▸ EXCERPT PROVIDED:
↓
The new Labour leader of City of York Council is young, brash – and determined to bring about change. James Alexander tells STEPHEN LEWIS what he plans.

A FEW years ago, James Alexander had a temporary job on reception at City of York Council. Now he’s back as leader.

Although not quite yet. He doesn’t officially take over as Labour leader of the council until the authority’s annual meeting on May 26.

On the Monday after his victory in the local elections, we agree to meet at the Guildhall.

He’s clearly not quite got used to throwing his new weight around yet. “Can we use the leader’s room?” he asks, a little uncertainly, of someone at reception. Urm, no, he’s told. Someone else is using it.

That will all change soon enough. For now, we hunt out a committee room with windows looking out over the River Ouse.

Already, he’s looking tired, his eyes puffy from lack of sleep. It’s as if the realisation of the responsibility is only just beginning to dawn.

He expected his first day be easy, the 29-year-old says, with a sheepish look. Instead, it’s been a round of meetings, telephone calls and briefings – not to mention briefings about briefings. “I need a rest!” he says, only half joking.
↑
▸ INFORMATION PROVIDED:
↓
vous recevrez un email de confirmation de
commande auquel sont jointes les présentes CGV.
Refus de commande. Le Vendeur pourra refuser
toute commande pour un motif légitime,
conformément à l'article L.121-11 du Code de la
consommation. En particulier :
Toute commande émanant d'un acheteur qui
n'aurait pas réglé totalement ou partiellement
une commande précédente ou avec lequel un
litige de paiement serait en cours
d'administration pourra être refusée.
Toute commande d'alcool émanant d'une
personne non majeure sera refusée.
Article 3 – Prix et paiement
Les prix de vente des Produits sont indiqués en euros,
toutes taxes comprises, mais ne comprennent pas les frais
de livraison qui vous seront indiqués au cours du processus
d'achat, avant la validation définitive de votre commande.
↑
▸ REQUIRED ACTIONS:
1. According to the York council article, when does James Alexander officially take over as Labour leader of the council?
2. Quote the York council article from "A FEW years" to "beginning to dawn.".
The items are unrelated material and stand apart from the York council article.

▸ ANSWERS TO THE EXERCISE:
1. He takes over at the authority's annual meeting on May 26.

2.
A FEW years ago, James Alexander had a temporary job on reception at City of York Council. Now he’s back as leader.

Although not quite yet. He doesn’t officially take over as Labour leader of the council until the authority’s annual meeting on May 26.

On the Monday after his victory in the local elections, we agree to meet at the Guildhall.

He’s clearly not quite got used to throwing his new weight around yet. “Can we use the leader’s room?” he asks, a little uncertainly, of someone at reception. Urm, no, he’s told. Someone else is using it.

That will all change soon enough. For now, we hunt out a committee room with windows looking out over the River Ouse.

Already, he’s looking tired, his eyes puffy from lack of sleep. It’s as if the realisation of the responsibility is only just beginning to dawn.